It’s been a frustrating winter for ferry service in Southeast Alaska. A combination of supply chain issues, and an aging fleet, has made marine highway schedules especially sporadic this year. KCAW spoke with one Sitka resident about the far reaching effects of Alaska’s failing ferries. Listen below:
Like many rural Southeast communities, Sitka has seen long gaps in ferry service this winter. For Michelle Putz, her plans to move to Colorado have been at the mercy of an unpredictable ferry schedule.
“We’re taking the ferry is sort of our last way of, you know, leaving Sitka,” Putz said. “The movers cannot take anything that’s liquid, because it will freeze during the winter time. And turns out that smoked salmon jars have liquid in them.
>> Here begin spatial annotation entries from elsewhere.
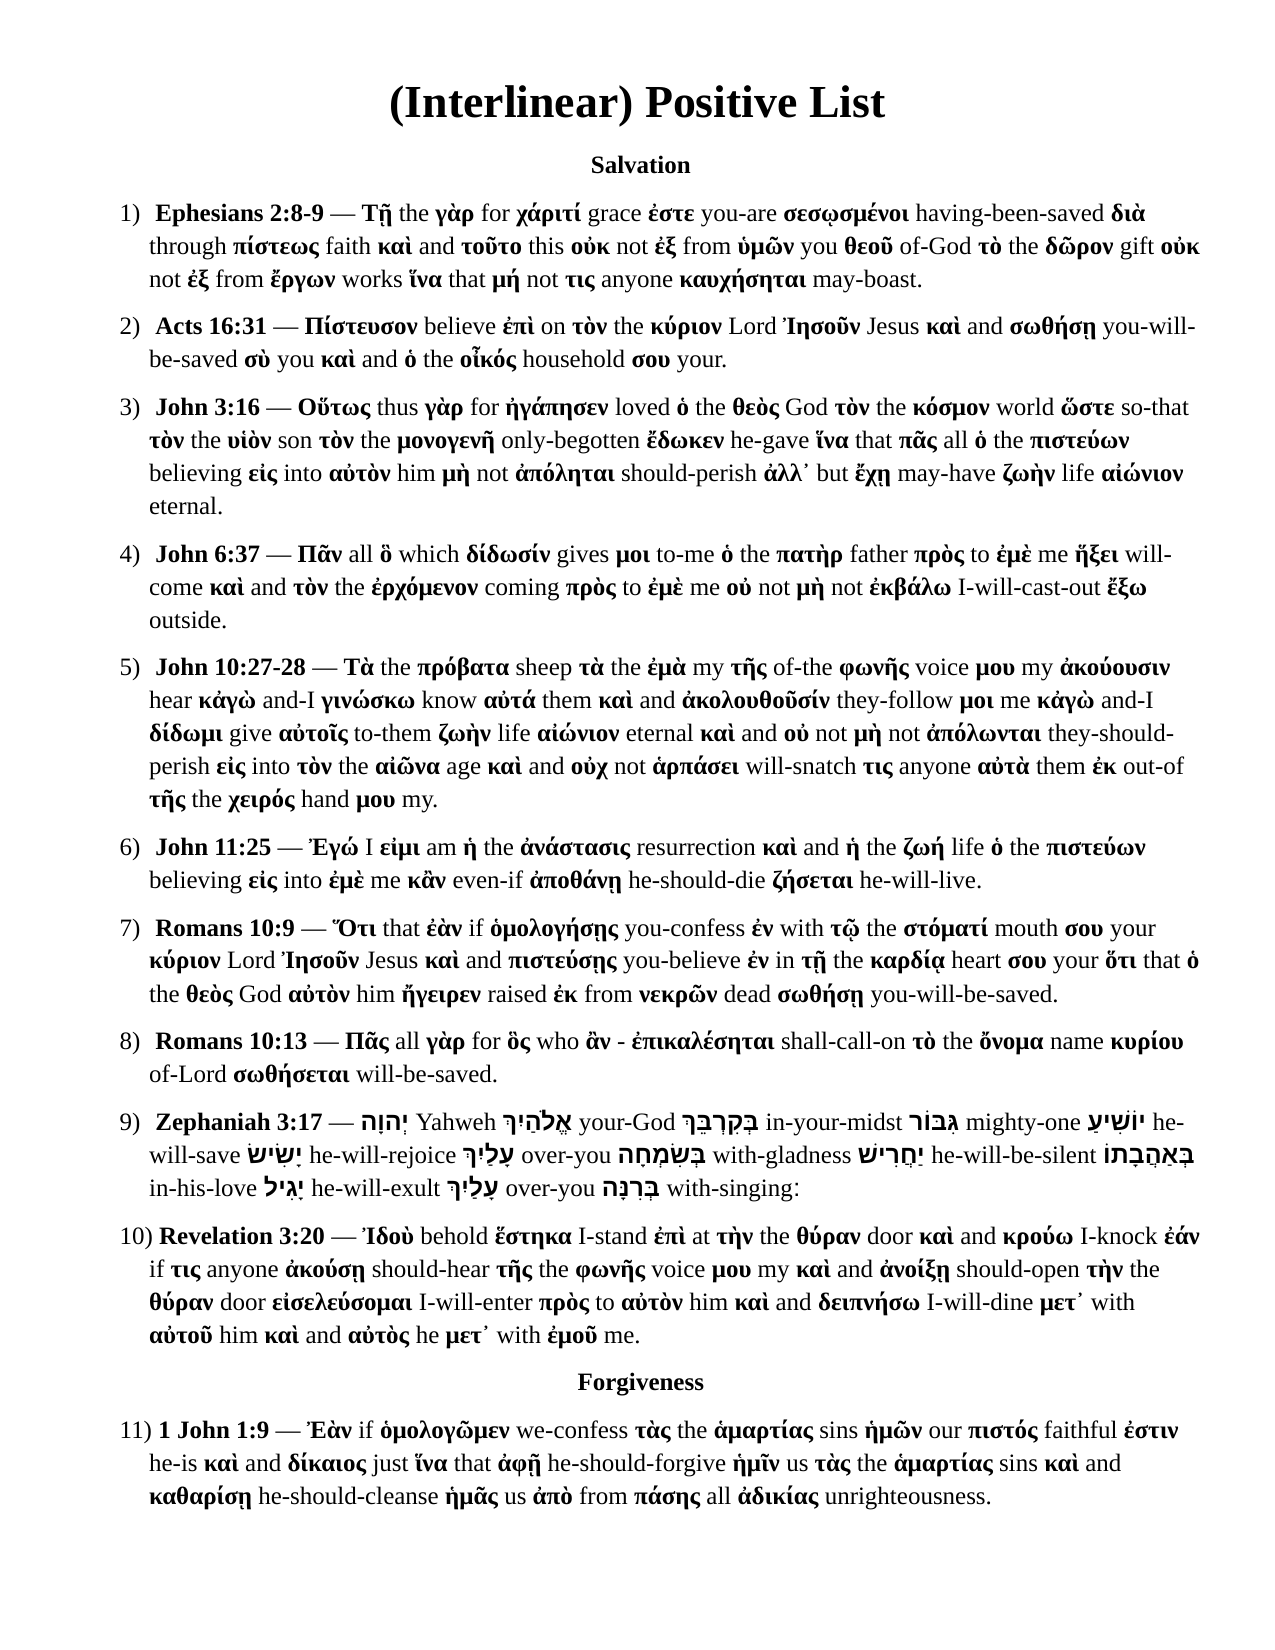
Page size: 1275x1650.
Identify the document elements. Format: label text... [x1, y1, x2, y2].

list Romans 10:9 — Ὅτι that ἐὰν if ὁμολογήσῃς you-confess ἐν with τῷ the στόματί mouth σου your κύριον Lord Ἰησοῦν Jesus καὶ and πιστεύσῃς you-believe ἐν in τῇ the καρδίᾳ heart σου your ὅτι that ὁ the θεὸς God αὐτὸν him ἤγειρεν raised ἐκ from νεκρῶν dead σωθήσῃ you-will-be-saved. [119, 913, 1200, 1007]
list 1 John 1:9 — Ἐὰν if ὁμολογῶμεν we-confess τὰς the ἁμαρτίας sins ἡμῶν our πιστός faithful ἐστιν he-is καὶ and δίκαιος just ἵνα that ἀφῇ he-should-forgive ἡμῖν us τὰς the ἁμαρτίας sins καὶ and καθαρίσῃ he-should-cleanse ἡμᾶς us ἀπὸ from πάσης all ἀδικίας unrighteousness. [119, 1415, 1200, 1510]
text (Interlinear) Positive List [75, 75, 1200, 128]
list John 3:16 — Οὕτως thus γὰρ for ἠγάπησεν loved ὁ the θεὸς God τὸν the κόσμον world ὥστε so-that τὸν the υἱὸν son τὸν the μονογενῆ only-begotten ἔδωκεν he-gave ἵνα that πᾶς all ὁ the πιστεύων believing εἰς into αὐτὸν him μὴ not ἀπόληται should-perish ἀλλ᾽ but ἔχῃ may-have ζωὴν life αἰώνιον eternal. [119, 392, 1200, 520]
list John 10:27-28 — Τὰ the πρόβατα sheep τὰ the ἐμὰ my τῆς of-the φωνῆς voice μου my ἀκούουσιν hear κἀγὼ and-I γινώσκω know αὐτά them καὶ and ἀκολουθοῦσίν they-follow μοι me κἀγὼ and-I δίδωμι give αὐτοῖς to-them ζωὴν life αἰώνιον eternal καὶ and οὐ not μὴ not ἀπόλωνται they-should-perish εἰς into τὸν the αἰῶνα age καὶ and οὐχ not ἁρπάσει will-snatch τις anyone αὐτὰ them ἐκ out-of τῆς the χειρός hand μου my. [119, 652, 1200, 813]
list Romans 10:13 — Πᾶς all γὰρ for ὃς who ἂν - ἐπικαλέσηται shall-call-on τὸ the ὄνομα name κυρίου of-Lord σωθήσεται will-be-saved. [119, 1026, 1200, 1088]
list Revelation 3:20 — Ἰδοὺ behold ἕστηκα I-stand ἐπὶ at τὴν the θύραν door καὶ and κρούω I-knock ἐάν if τις anyone ἀκούσῃ should-hear τῆς the φωνῆς voice μου my καὶ and ἀνοίξῃ should-open τὴν the θύραν door εἰσελεύσομαι I-will-enter πρὸς to αὐτὸν him καὶ and δειπνήσω I-will-dine μετ᾽ with αὐτοῦ him καὶ and αὐτὸς he μετ᾽ with ἐμοῦ me. [119, 1221, 1200, 1349]
list Ephesians 2:8-9 — Τῇ the γὰρ for χάριτί grace ἐστε you-are σεσῳσμένοι having-been-saved διὰ through πίστεως faith καὶ and τοῦτο this οὐκ not ἐξ from ὑμῶν you θεοῦ of-God τὸ the δῶρον gift οὐκ not ἐξ from ἔργων works ἵνα that μή not τις anyone καυχήσηται may-boast. [119, 198, 1200, 292]
list John 6:37 — Πᾶν all ὃ which δίδωσίν gives μοι to-me ὁ the πατὴρ father πρὸς to ἐμὲ me ἥξει will-come καὶ and τὸν the ἐρχόμενον coming πρὸς to ἐμὲ me οὐ not μὴ not ἐκβάλω I-will-cast-out ἔξω outside. [119, 539, 1200, 633]
text Salvation [75, 150, 1200, 179]
text Forgiveness [75, 1367, 1200, 1396]
list Zephaniah 3:17 — יְהוָה Yahweh אֱלֹהַיִךְ your-God בְּקִרְבֵּךְ in-your-midst גִּבּוֹר mighty-one יוֹשִׁיעַ he-will-save יָשִׂישׂ he-will-rejoice עָלַיִךְ over-you בְּשִׂמְחָה with-gladness יַחֲרִישׁ he-will-be-silent בְּאַהֲבָתוֹ in-his-love יָגִיל he-will-exult עָלַיִךְ over-you בְּרִנָּה with-singing׃ [119, 1107, 1200, 1202]
list Acts 16:31 — Πίστευσον believe ἐπὶ on τὸν the κύριον Lord Ἰησοῦν Jesus καὶ and σωθήσῃ you-will-be-saved σὺ you καὶ and ὁ the οἶκός household σου your. [119, 311, 1200, 373]
list John 11:25 — Ἐγώ I εἰμι am ἡ the ἀνάστασις resurrection καὶ and ἡ the ζωή life ὁ the πιστεύων believing εἰς into ἐμὲ me κἂν even-if ἀποθάνῃ he-should-die ζήσεται he-will-live. [119, 832, 1200, 894]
So we’ve got to bring like liquids and stuff that’s important to us for the next couple of months and three cats in our truck on the ferry.”
Putz and her husband Perry are in the process of selling their house in Sitka. They were scheduled to leave on January 16, but then the Matanuska sailing was cancelled, leaving them without a ride. They’ve been renting a place while they wait for the next boat to arrive, an extra expense on top of the big move.
“We’ll have all been paying for the rental for a couple of weeks. Luckily, we’re able to do that. It’ll make it not not ridiculously more expensive, but you know, just more challenging,” she said.
It’s been nearly a month since Sitka’s last ferry. And with maintenance on the Matanuska extended through the end of January, the state has been attempting to fill in long service gaps throughout the region. While the LeConte replaced some of the Matanuska’s trips to Haines and Skagway, it did not replace any of Sitka’s canceled sailings for December or January. Putz said they would have moved earlier if they could.
“Part of the reason we’re moving now is because there were no ferries for October and November, like none, not a single ferry was coming through Sitka, which is crazy,” said Putz.
The Alaska Marine Highway, facing budget cuts and mechanical breakdowns, has become less and less reliable for the Southeast communities which once considered it a lifeline to the outside world. For Putz, while delays have been inconvenient, they haven’t necessarily been a surprise.
“There’s definitely been a reduced schedule and reduced quality of travel because, you know, you don’t know what’s going to happen,” she said.” I knew that the ferries were…the schedules were questionable. So I thought if we waited until the middle of January, that they’d have had everything figured out by then.”
The couple was rescheduled for a sailing on January 30. Then the state cancelled that sailing too, pushing their trip back to February 13, almost a month behind their original departure date.
The reduced schedule means that if they have to push something back then essentially everything gets pushed back.
According to the Department of Transportation, the Matanuska is supposed to come back in service at the beginning of February, but right now it’s still in a Ketchikan shipyard. Putz said people have been asking her what they’ll do if the ferry doesn’t come.
“My answer is always…. wait,” she said, half laughing. “So we’ll be waiting.”
Sitka saw its first ferry in over a month on January 12- the Kennecott. But for those who want to travel to Bellingham, they’ll have to wait on the February 13 sailing of the Matanuska.